31 Mar Bigger loans, smaller deposits – Sally Tindall
A study of more than 3,000 potential mortgage customers has found an alarming number of people are opting for bigger loans with smaller deposits. The study was taken by comparison website RateCity and Sally Tindall, Money Editor for Rate City joins me to discuss the findings.
Kevin: A study of more than 3000 potential mortgage customers has found an alarming number of people are opting for bigger loans with smaller deposits. The study was taken by comparison website RateCity, and Sally Tindall, who is the Money Editor for RateCity joins me.
Sally, this is somewhat of a disturbing report.
Sally: It is disturbing. We’ve found that our customers using our site are really looking for the smallest deposit possible and they’re looking to take out really large loans. We’ve actually seen an increase over the last five years of 23% in loan size, but they’re increasingly asking for smaller and smaller deposits, and that could be a reflection of the fact that interest rates are so low, so people feel that they’re able to stretch themselves a little bit more and buy a bigger house, basically.
Kevin: Yes, somewhat scary. What do you think of the long-term impacts of this situation?
Sally: It’s an incredibly risky strategy, and it’s also a much more expensive way to borrow, because small deposits actually attract higher interest rates from the banks because it’s risky for the banks to be lending to people with a small amount of equity in their loan, so the customers are really at loggerheads with the banks and they are going to be paying for it in terms of higher rates.
Kevin: Are the banks – do you think – getting a little bit too soft? Are they offering too many sweeteners?
Sally: Well, look, some banks are actually really cracking down on loan-to-value ratios and they’re offering the rock bottom prices of under 4% to borrowers who have hefty deposits of anywhere up to 60%, if you can believe that. But there are some lenders out there that are happy to take on new borrowing at 5% deposit, and that’s where the risks really occur.

Dataset items
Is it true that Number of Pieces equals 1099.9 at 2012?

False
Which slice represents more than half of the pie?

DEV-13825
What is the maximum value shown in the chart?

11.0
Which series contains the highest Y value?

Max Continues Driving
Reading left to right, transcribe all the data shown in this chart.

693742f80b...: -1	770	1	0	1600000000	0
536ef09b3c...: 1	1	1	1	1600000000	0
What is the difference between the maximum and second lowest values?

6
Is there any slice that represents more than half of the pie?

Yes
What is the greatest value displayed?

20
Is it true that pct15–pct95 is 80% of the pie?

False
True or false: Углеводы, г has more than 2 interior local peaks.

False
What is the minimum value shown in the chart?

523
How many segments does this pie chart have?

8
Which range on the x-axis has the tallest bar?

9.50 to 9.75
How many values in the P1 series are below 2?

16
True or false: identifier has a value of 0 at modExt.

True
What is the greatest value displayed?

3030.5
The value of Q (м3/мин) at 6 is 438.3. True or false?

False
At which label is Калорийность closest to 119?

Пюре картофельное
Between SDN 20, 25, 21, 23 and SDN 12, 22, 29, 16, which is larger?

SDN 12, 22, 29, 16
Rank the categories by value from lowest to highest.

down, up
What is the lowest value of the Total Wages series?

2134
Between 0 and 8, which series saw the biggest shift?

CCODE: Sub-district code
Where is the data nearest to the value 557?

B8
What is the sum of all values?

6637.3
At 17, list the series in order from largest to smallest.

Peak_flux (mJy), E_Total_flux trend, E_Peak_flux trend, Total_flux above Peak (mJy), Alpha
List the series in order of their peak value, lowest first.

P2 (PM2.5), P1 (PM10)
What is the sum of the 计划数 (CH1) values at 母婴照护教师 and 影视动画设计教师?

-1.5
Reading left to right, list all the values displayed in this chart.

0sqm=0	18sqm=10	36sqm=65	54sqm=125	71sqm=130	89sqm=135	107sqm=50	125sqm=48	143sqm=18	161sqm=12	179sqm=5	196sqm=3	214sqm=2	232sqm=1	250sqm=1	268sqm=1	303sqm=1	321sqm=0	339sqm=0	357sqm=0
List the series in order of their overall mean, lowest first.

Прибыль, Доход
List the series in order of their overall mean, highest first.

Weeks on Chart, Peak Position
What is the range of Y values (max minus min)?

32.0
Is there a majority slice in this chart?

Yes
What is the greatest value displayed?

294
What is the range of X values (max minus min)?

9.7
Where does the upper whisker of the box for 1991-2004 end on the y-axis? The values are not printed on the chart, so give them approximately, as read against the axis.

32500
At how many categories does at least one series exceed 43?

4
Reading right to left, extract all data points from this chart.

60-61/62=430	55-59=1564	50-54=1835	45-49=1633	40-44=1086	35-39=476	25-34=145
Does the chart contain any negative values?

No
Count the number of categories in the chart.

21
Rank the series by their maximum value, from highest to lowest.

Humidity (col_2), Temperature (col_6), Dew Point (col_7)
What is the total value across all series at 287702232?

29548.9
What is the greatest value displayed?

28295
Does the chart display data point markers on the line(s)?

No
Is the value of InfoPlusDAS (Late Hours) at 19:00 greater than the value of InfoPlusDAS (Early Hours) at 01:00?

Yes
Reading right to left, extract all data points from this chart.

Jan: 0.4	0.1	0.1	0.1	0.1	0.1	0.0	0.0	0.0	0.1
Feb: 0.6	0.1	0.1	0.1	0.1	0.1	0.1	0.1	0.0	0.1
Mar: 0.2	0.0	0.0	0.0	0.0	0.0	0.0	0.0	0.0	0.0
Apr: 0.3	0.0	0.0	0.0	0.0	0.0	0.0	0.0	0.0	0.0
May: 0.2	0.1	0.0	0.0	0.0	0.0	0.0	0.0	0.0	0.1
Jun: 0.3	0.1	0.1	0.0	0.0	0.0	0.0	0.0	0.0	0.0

--- Work instruction 1 ---
According to the interview on bigger home loans and smaller deposits, by what percentage has loan size increased over the last five years?
--- Work instruction 2 ---
Carry on the interview about bigger home loans and smaller deposits from the point where it stops.

--- Written answer 1 ---
23%

--- Written answer 2 ---
We don’t want to see another iteration of the US subprime mortgage market collapsing, so the government regulator is really looking at these people who have got small deposits and so are the banks.
Kevin: This might be a hard one for you to answer, Sally, but I’d really like your opinion on this. We are hearing reports that as a nation, we’re becoming better savers. Do you think it’s just that people have the savings but they’re not prepared to put it into a deposit that they’re opting, as you say, to head toward the lower-interest type loans?
Sally: Look, I think every person has a different reason for wanting a small deposit. It might be that they’re trying to rush into the market before it escapes. It could be that they have some sort of family circumstances where they can only get a small deposit. So everyone is different.
We are actually a nation that’s very good at putting money into things like offset accounts, so we’re quite savvy when it comes to that, but I do think it’s a matter of people wanting to buy larger properties with bigger price tags attached, particularly in markets that are increasing in growth.
Kevin: Do the banks penalize borrowers with little or no deposit – in other words, with higher interest rates?
Sally: Absolutely, and they penalize them quite significantly. Look, we’ve done a bit of research into this, as well, and we’ve found that some of the lowest rates on our books – at 3.89% – are only available to people with a deposit of at least 20% but in some cases, up to 60%. What these banks are telling us is that they’ll give you a good rate but only if you’re a refinancer who’s an owner-occupier and has really stable source of income.
Kevin: Well obviously, it’s good business for the bank to get people on higher interest rates, but do you think at some point they’re going to cut off their book for the low-deposit type borrowers?
Sally: They certainly might. If the global market continues to be in turmoil and the government regulator here in Australia continues to crack down on risky lending – which is ultimately what we’re talking about – then absolutely; we could see the banks starting to say, “No, sorry. You’re going to have to stump up with more than that.”
Kevin: Is the banks’ tightening of lending criteria for investors, is that showing any signs of having some impact?
Sally: It really is. We’re seeing the biggest impact happen in the investor lending market. Back in July of last year, most of the banks introduced differential pricing for investors and owner-occupiers, and immediately we saw that investor lending has dropped dramatically. I think between June of 2015 and December of 2015, there was a massive $2.4 billion drop in investor lending, and so that market signal is working.
Kevin: Sally Tindall, Money Editor for RateCity. Thank you for your time, Sally.